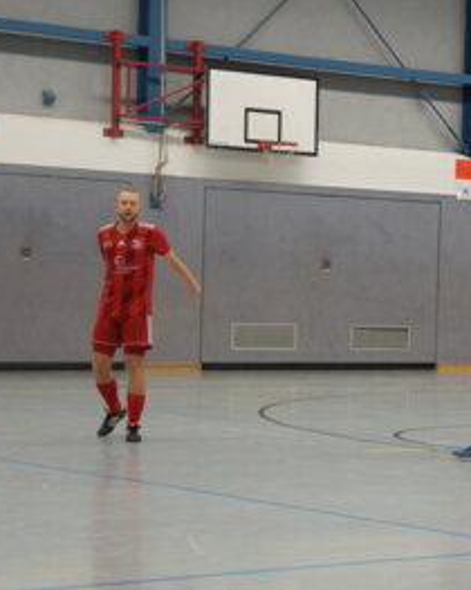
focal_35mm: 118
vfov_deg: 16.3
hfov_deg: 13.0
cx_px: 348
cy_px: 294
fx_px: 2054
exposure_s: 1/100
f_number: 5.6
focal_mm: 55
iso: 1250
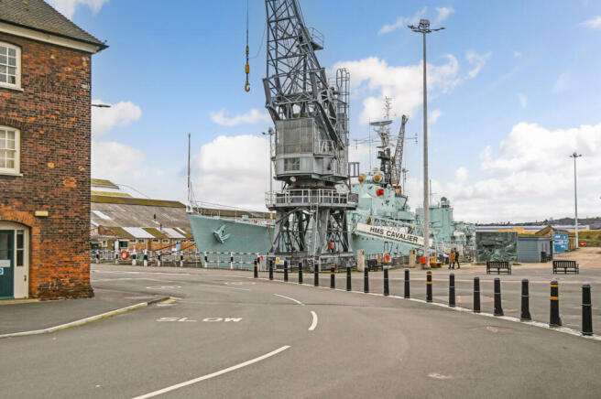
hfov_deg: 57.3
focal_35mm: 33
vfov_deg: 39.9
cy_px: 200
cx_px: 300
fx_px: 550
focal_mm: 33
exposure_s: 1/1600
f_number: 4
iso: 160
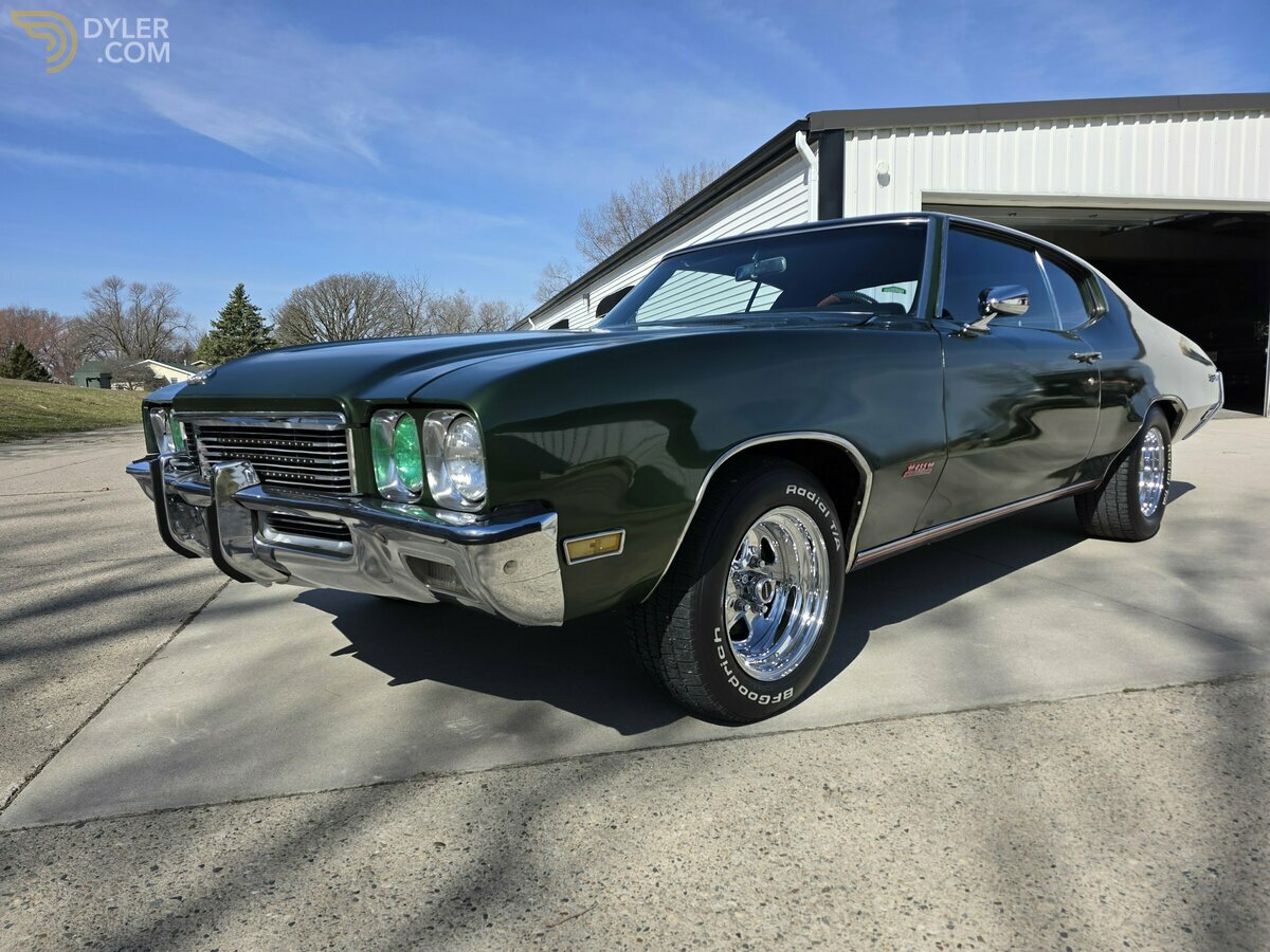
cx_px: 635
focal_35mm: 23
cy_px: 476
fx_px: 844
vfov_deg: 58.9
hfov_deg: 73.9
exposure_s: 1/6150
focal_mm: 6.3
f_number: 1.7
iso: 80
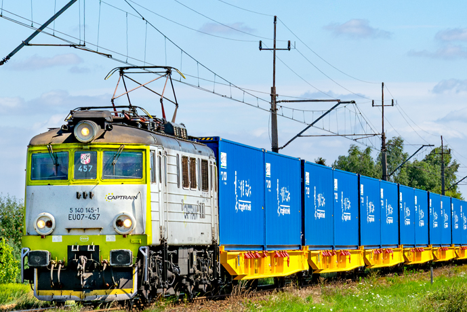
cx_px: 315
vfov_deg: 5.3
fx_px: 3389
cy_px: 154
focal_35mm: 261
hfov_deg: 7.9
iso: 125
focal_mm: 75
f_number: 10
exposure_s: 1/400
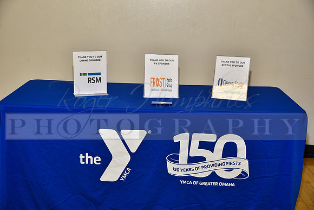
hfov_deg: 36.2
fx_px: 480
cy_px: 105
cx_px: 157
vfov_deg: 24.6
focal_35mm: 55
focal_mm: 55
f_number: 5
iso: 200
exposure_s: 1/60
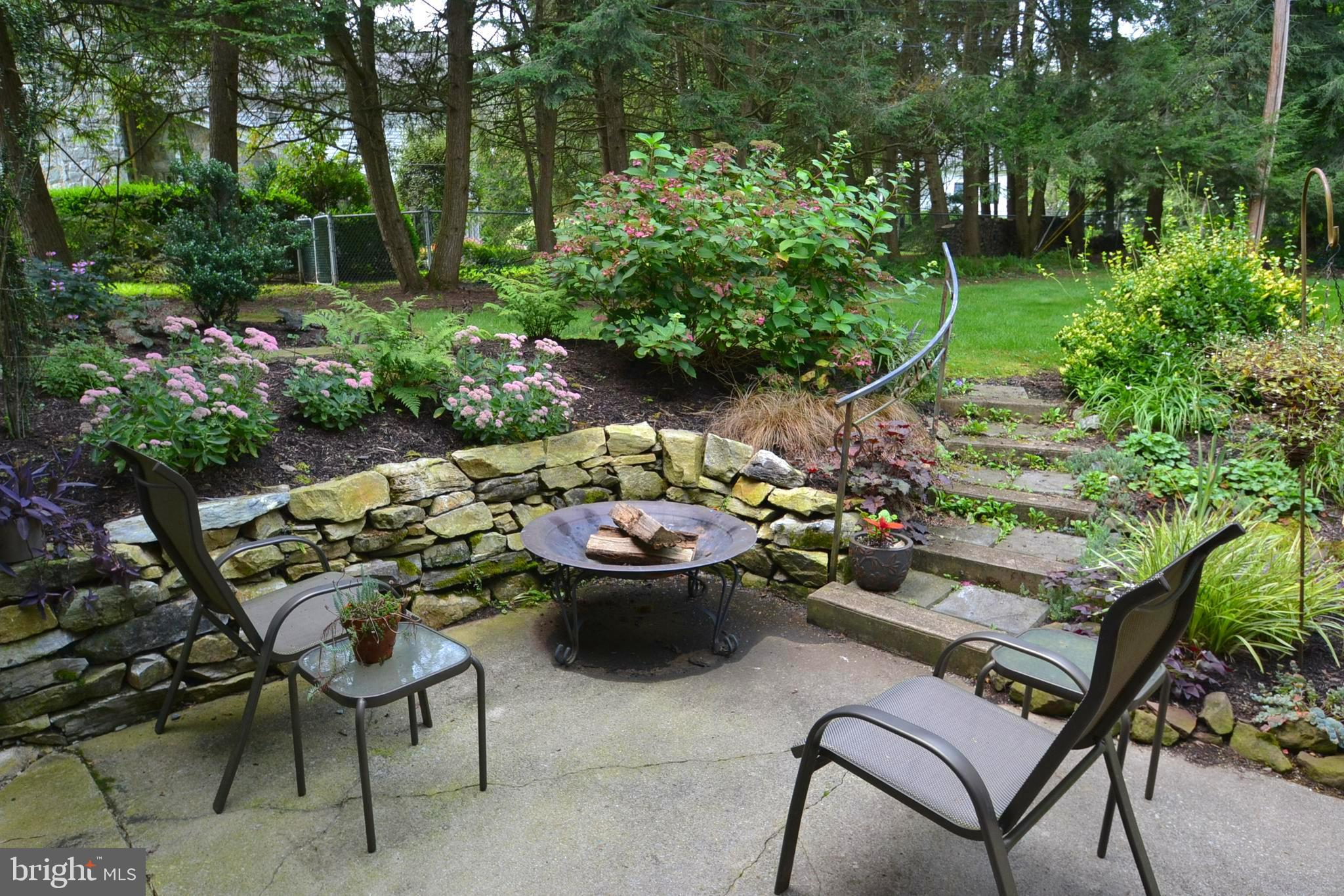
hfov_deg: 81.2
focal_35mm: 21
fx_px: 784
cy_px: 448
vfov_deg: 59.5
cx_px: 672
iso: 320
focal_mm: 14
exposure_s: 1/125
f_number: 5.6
• • • • • • •
> _ASSIGNMENT_:
Give back all the material exactly, with no pictures.

> _ANSWER TO THE PROBLEM_:
focal_35mm: 118
vfov_deg: 16.3
hfov_deg: 13.0
cx_px: 348
cy_px: 294
fx_px: 2054
exposure_s: 1/100
f_number: 5.6
focal_mm: 55
iso: 1250
hfov_deg: 57.3
focal_35mm: 33
vfov_deg: 39.9
cy_px: 200
cx_px: 300
fx_px: 550
focal_mm: 33
exposure_s: 1/1600
f_number: 4
iso: 160
cx_px: 635
focal_35mm: 23
cy_px: 476
fx_px: 844
vfov_deg: 58.9
hfov_deg: 73.9
exposure_s: 1/6150
focal_mm: 6.3
f_number: 1.7
iso: 80
cx_px: 315
vfov_deg: 5.3
fx_px: 3389
cy_px: 154
focal_35mm: 261
hfov_deg: 7.9
iso: 125
focal_mm: 75
f_number: 10
exposure_s: 1/400
hfov_deg: 36.2
fx_px: 480
cy_px: 105
cx_px: 157
vfov_deg: 24.6
focal_35mm: 55
focal_mm: 55
f_number: 5
iso: 200
exposure_s: 1/60
hfov_deg: 81.2
focal_35mm: 21
fx_px: 784
cy_px: 448
vfov_deg: 59.5
cx_px: 672
iso: 320
focal_mm: 14
exposure_s: 1/125
f_number: 5.6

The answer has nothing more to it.